戦時中は、圧制の時期であるにも関わらず、労働者は、職員との差別的処遇に怒り、労組を結成できない時期もストライキを行い、ときには工場の機械をぶち壊したのだ。

私は日本労使関係史を途中まで読んで、戦時末期、職員と賃金差がある、と言って各地の労働者が、使用者に抗議し続けていた事実を知って驚いた。
戦争末期なのでもうその時点で、労組は産業報国会に組み込まれてしまったので、労組の闘いではなく、労働者のその職場単位の勃発した抗議行動がストライキにまで発展した職場もあった。
多くは不良品を作る、もしきは無断欠勤、怠業だ。
ストライキが起きた場合、警察が介入するのだが、なぜか多くの警察は労働者の味方をし、労働側の勝利になった、という歴史の事実を知ってこれにも驚いた。

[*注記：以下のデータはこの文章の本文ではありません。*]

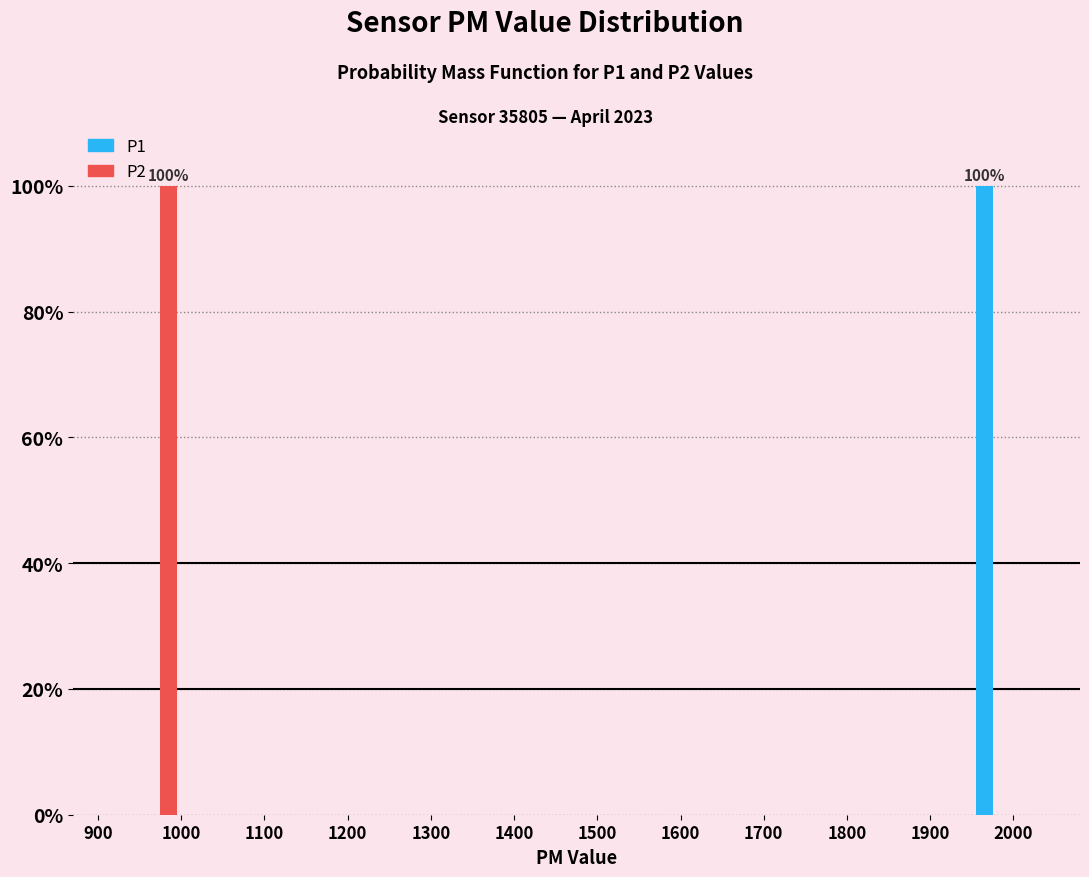

In the P2 series, which range on the x-axis has the tallest bar?

950 to 1000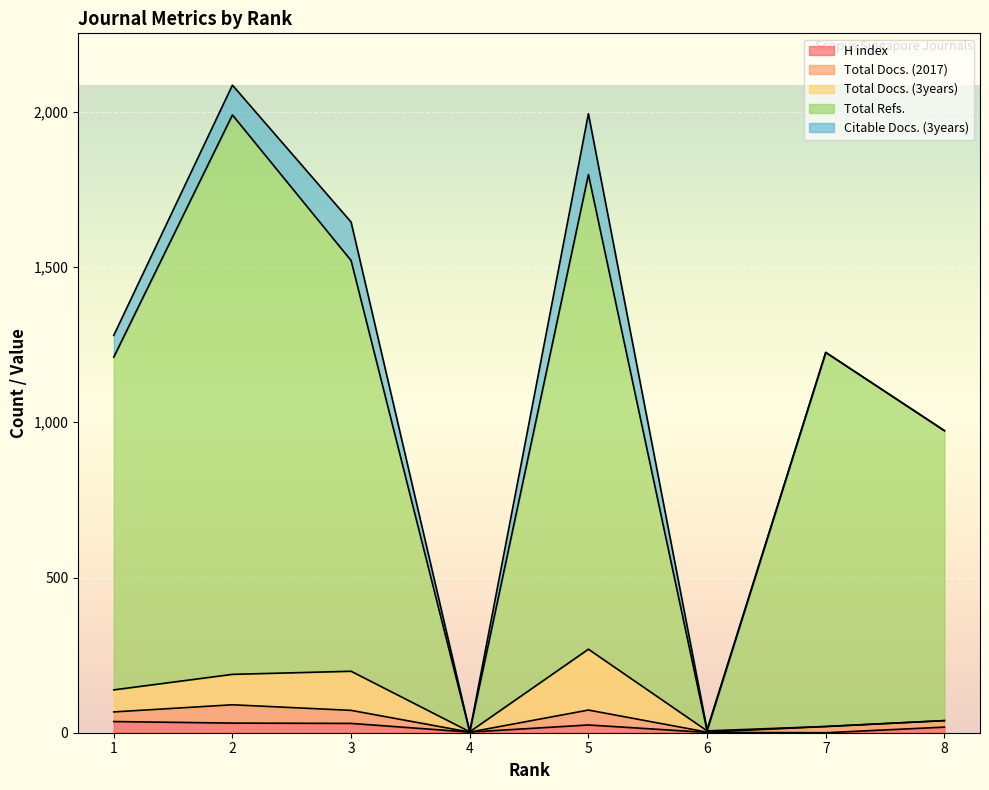

At how many categories does at least one series exceed 1323?

2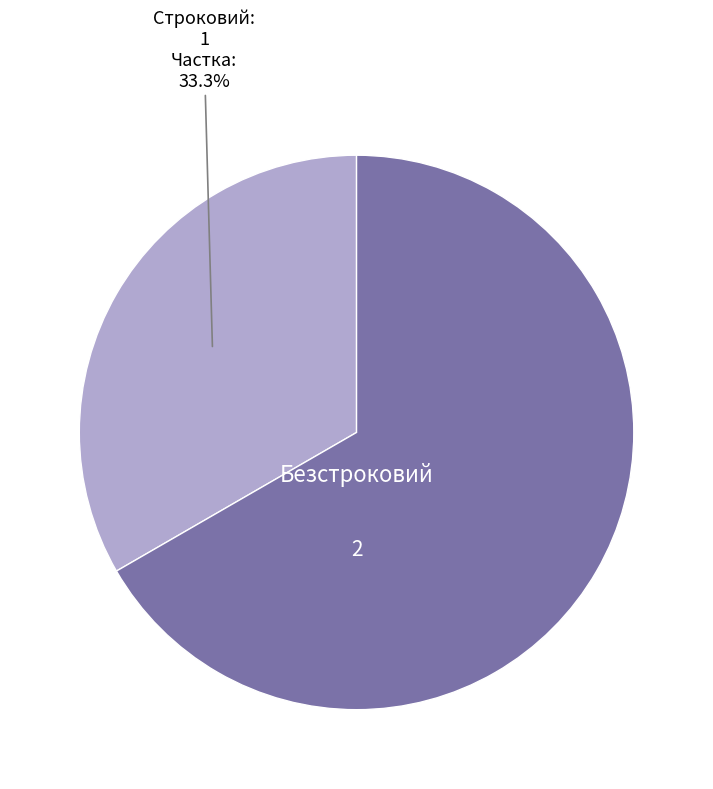

Does any single category account for the majority?

Yes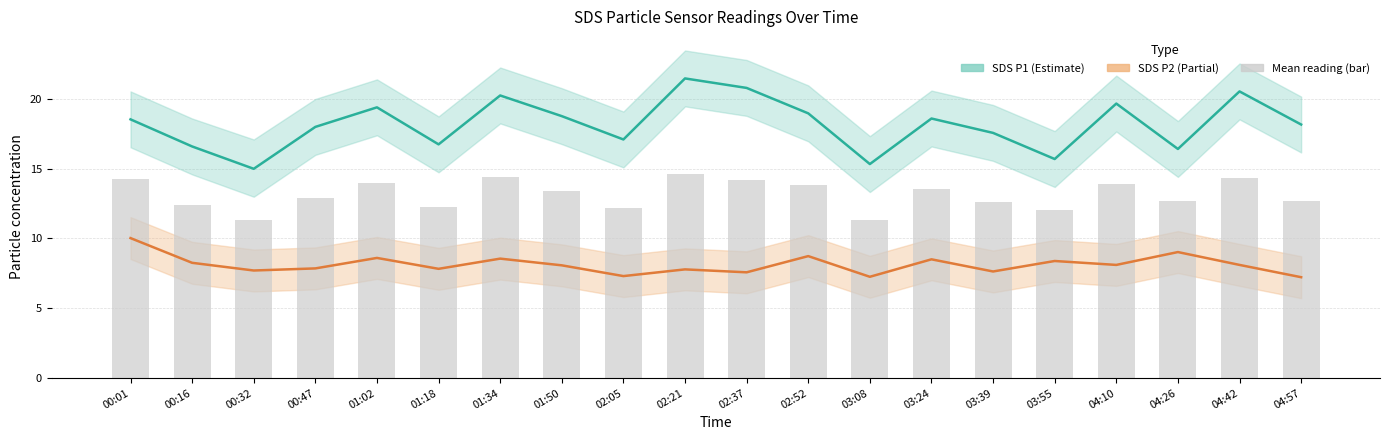

Count the number of data series in this chart.

3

警察はストライキが起きたら、労働者にお国のために生産力を上げるのだ云々かんぬんと説諭を行い、経営者にはお国の労働者をひどく扱うのはけしからん、みたいなことを言い、懲罰を与えたのだ。
というのは昭和研究会の流れを政府は労働政策をとっており、労働者も、職員も、経営者も、一家である、という価値が覆い、労働者を尊重すること、処遇をよくすることを産業報国会は上から企業使用者に通達したが、使用者は馬の耳に念仏だったのだ。
そういう背景もあるのだろう。
私がこのくだりを読んで不思議に感じたのは、現在の日本国憲法、労基法が存在する日本で、無抵抗のまま、労働者は長時間労働で過労死していくのか、だ。

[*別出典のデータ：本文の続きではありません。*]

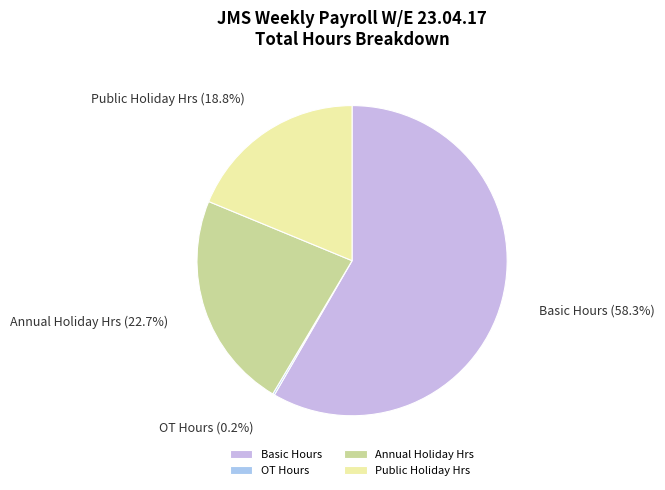

Does any single category account for the majority?

Yes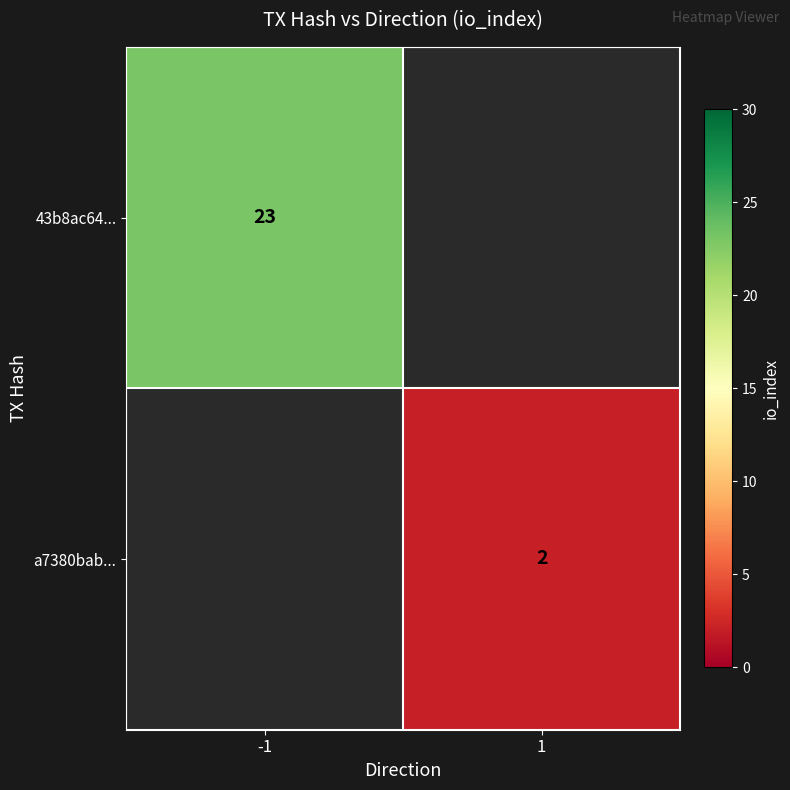

The value of a7380bab... at 1 is 2. True or false?

True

戦時中は、圧制の時期であるにも関わらず、労働者は、職員との差別的処遇に怒り、労組を結成できない時期もストライキを行い、ときには工場の機械をぶち壊したのだ。
だのに、なぜ、現在の労働者は無抵抗なのか。
それは非正規が拡大し、労働者が階級的連帯を形成しづらいからだろうか。
理由を現在、探るのはやめるが、そして、日本の労働者のよくあるイメージである働き蜂は、戦後、近代化の進展に伴い、できあがったものではないか。
いま、私が自分の小さなころを思い起こしても、酒飲んで仕事するおっさんもいた。僕のガキの頃は昭和40年代だから、その時期もそういうおっさんはいた。働き蜂日本人は、いつから作られてしまったのか。
そして、戦時中の労組すら結成できない状態で抗議する労働者の事実を知ってから「戦後労働運動」とは何だったのか、という疑問を私に感じさせるのである。